Machine learning in DevOps along with Predictive Analytics, IT Operations Analytics (ITOA), Algorithmic IT Operations (AIOps), and Artificial Intelligence (AI) can create a powerful synergy. But what does that mean? Successful DevOps practices can generate lots of data which can be then used to streamline workflows, better monitoring and production and for finding out faults among other things. But the problem is that there might sometimes be too much data. The data might cause server logs that might take a week to resolve. The data can be easily created. While using a monitoring tool itself, the team using the tool can create several gigabytes of data in very little time.
Too much data results in a lack of foresight. When there is too much data, the teams do not look directly at the conclusion drawn by the data but rather look at thresholds which might showcase problematic activities.Even teams with an abundance of experience are looking for problems and exceptions than deeply analysing the data in front of them. However, it is important to know what you are looking for before you start looking for it, so this behaviour makes sense. But it becomes difficult to analyse large amounts of data generated by DevOps.

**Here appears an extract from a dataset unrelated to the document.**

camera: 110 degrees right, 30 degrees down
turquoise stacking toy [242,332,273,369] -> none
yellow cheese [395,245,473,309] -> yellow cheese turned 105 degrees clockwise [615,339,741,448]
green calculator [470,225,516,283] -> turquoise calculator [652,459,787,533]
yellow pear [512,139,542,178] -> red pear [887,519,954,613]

A lot of the data created by DevOps processes are relevant to application deployment. While creating records monitoring an application, there are several server logs, error messages, and transaction traces created as many times as needed. Machine learning in DevOps can help to analyse the data in a meaningful and reasonable way.
As stated before, DevOps teams rarely look closely at data and instead focus on thresholds that satisfy certain conditions for actions. When they do this, DevOps teams are unable to use the large data that they collect. They entirely focus on outliers which can alert of certain problems but not inform. Machine learning DevOpscan be trained so that the data can be observed by machine learning. Machine learning applications can look at the data to see if anything is concluding which will help with predictive analysis.

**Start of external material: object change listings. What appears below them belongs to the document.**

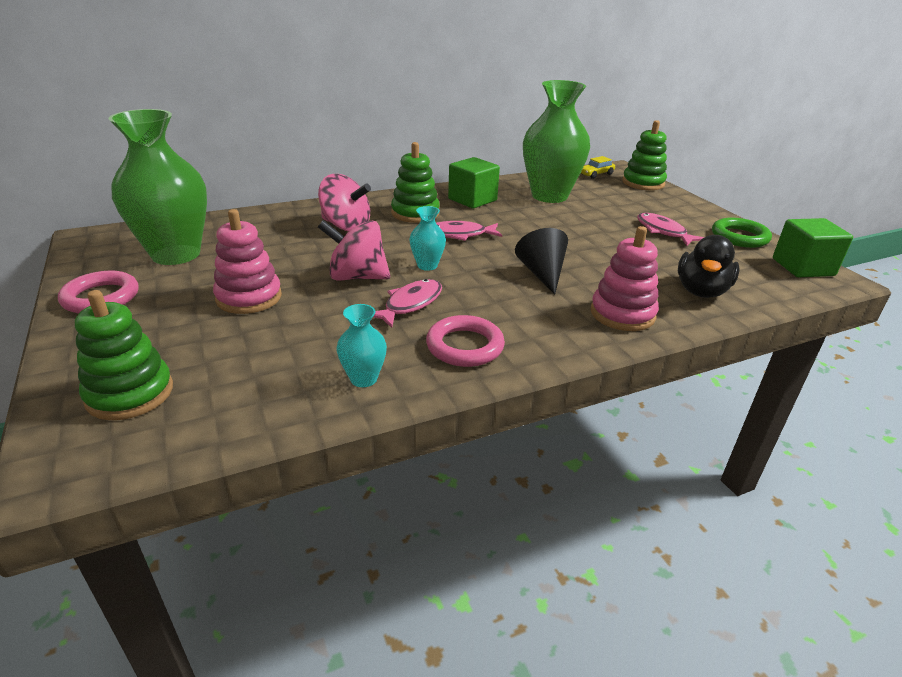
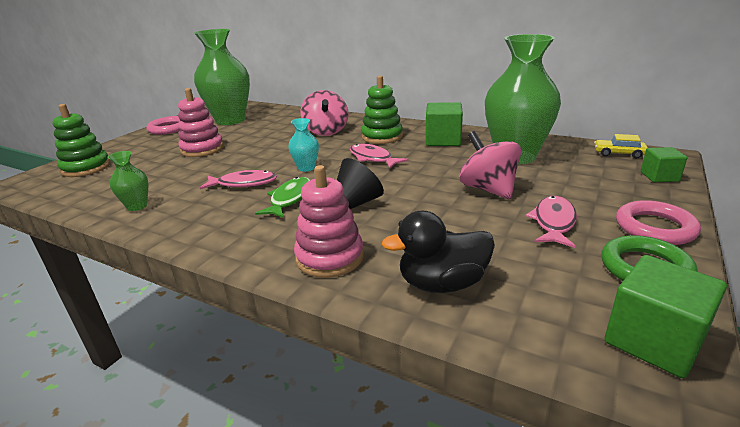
camera: 55 degrees right, 5 degrees down
pink spinning top [318,220,390,281] -> pink spinning top moved to [459,131,521,199]
turquoise vase [337,304,387,387] -> green vase [107,151,148,211]
pink ring [426,315,505,367] -> pink ring moved to [616,200,701,245]
green stacking toy [622,120,667,190] -> green cube [641,147,687,182]
none -> green fish [255,177,310,218]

Once this set up is arranged, we can then look for trends rather than faults. Once all the data is trained, the machine learning system can output more than problems. Instead, DevOps workers can now identify the trends over time which might become significant.

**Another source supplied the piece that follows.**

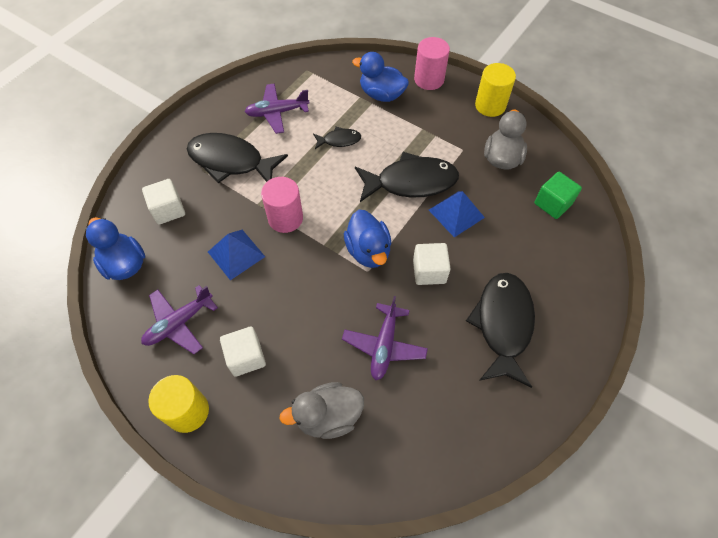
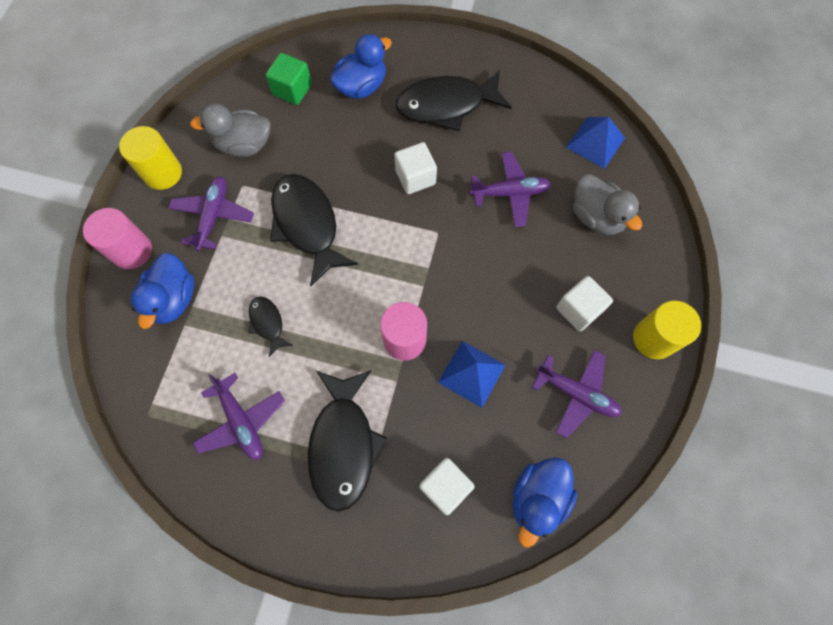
camera: 110 degrees left, 10 degrees up
blue duck [344,210,391,268] -> blue duck moved to [330,34,392,99]
blue pyramid [429,191,485,237] -> blue pyramid moved to [566,117,625,169]
none -> purple plane [168,176,254,251]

A lot of the data is time sensitive, and it is also time-series in nature. So, it becomes easy to look at a single variable over time. If there are many transactions going on at the same time, the response time may slow as we are doing the same thing at the same time. It becomes difficult to spot these trends with careful observation by the human eye. Even traditional analytics are not helpful. Instead, machine learning DevOps applications that are well-trained can tease out correlations and trends.
Data can be generated from the continuous integration system about delivery velocity, bug finds, metrics and other related events. Do several bugs found have a connection to the number of integrations? The possibilities for looking at any combination of data are tremendous so we can look at development metrics in a new way with Machine Learning in DevOps.
It is difficult to learn from mistakes with DevOps. Even with ongoing feedback strategy, we might not have more than a wiki that describes problems we’ve encountered and what we did to investigate them. We might have rebooted our servers or restarted the application to solve the problems and errors. Machine learning DevOps applications can analyse the data to produce the reason for what went wrong over a day, month, or year. No matter if it is a seasonal trend or a daily trend, it can analyze and pick up information at any given moment.
Many teams fail to fully investigate an issue and get to the root cause as they do not have time and need to get back online. If simple solutions like reboots can get them back online, they avoid the root cause. With machine learning in DevOps, workers can get to the root cause of the issue, letting themselves fix issues once and for all whether they are about performance or availability.
With rising ranks in DevOps, workers can look at and use more tools to view data and act upon it. Each tool will then be used to check the health and performance. But how do you find the relationship between all this data?You won’t. Instead, learning systems can take the data streams as inputs, and produce a more robust picture of application health than is available today. If there are metrics relevant to orchestration process and tools, machine learning can determine how the team is performing and if they are performing efficiently. If there are inefficient processes or actions, then you can find out the cause. Looking at the inefficiencies can help both the processes and tools.